[Your instructions] Copy out the entries below exactly as they stand, but only from the line containing "Tenha até 240 meses para quitar." through the line containing "помогает выбрать лучших для".
───── Records for this exercise ─────
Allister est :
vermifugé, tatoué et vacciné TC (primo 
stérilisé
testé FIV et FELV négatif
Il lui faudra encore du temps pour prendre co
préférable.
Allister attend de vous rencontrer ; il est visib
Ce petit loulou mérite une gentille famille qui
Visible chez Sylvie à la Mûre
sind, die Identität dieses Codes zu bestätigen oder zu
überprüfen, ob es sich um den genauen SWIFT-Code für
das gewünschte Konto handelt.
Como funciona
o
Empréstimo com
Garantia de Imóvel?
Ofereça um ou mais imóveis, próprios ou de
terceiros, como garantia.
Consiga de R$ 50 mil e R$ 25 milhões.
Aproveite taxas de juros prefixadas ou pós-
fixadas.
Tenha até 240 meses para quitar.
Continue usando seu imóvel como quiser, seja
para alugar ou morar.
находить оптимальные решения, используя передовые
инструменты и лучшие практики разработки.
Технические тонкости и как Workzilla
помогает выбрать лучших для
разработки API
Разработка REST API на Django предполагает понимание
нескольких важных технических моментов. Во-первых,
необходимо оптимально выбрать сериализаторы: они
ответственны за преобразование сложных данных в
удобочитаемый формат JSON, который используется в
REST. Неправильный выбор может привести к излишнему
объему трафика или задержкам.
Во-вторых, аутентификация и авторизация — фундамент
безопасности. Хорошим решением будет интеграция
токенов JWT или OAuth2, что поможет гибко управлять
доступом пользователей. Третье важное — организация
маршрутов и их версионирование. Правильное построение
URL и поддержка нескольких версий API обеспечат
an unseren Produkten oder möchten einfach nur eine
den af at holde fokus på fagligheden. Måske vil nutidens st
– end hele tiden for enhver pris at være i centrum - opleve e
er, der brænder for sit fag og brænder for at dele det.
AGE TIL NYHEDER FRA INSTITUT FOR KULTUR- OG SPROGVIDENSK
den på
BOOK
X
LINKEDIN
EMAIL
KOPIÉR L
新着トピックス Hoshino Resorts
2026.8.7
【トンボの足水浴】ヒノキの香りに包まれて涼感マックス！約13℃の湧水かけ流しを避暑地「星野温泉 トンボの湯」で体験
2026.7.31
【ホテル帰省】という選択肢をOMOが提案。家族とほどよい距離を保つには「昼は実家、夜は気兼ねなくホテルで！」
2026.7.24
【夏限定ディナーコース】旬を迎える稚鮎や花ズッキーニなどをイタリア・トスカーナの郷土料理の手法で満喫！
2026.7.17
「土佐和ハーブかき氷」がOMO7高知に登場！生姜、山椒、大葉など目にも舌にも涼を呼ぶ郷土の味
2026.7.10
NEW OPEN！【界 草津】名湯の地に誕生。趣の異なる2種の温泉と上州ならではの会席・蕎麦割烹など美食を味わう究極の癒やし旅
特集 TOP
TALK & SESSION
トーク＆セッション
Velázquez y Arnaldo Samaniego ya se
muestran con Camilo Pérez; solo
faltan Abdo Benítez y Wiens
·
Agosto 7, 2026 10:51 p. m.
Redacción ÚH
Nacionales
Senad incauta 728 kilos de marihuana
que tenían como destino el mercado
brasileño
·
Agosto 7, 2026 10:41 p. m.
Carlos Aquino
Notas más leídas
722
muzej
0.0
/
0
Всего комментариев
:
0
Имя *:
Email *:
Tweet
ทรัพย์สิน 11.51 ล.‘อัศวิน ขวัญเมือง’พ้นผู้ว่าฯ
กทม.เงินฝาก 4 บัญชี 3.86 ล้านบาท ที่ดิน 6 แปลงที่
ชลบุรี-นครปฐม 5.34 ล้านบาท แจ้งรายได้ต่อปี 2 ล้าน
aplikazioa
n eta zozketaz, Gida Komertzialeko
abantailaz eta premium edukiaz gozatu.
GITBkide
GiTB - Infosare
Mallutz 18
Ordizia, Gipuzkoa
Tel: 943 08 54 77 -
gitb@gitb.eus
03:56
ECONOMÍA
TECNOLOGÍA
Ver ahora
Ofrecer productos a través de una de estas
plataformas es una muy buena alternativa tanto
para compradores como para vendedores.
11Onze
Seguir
─────
[Result for this task]
Tenha até 240 meses para quitar.
Continue usando seu imóvel como quiser, seja
para alugar ou morar.
находить оптимальные решения, используя передовые
инструменты и лучшие практики разработки.
Технические тонкости и как Workzilla
помогает выбрать лучших для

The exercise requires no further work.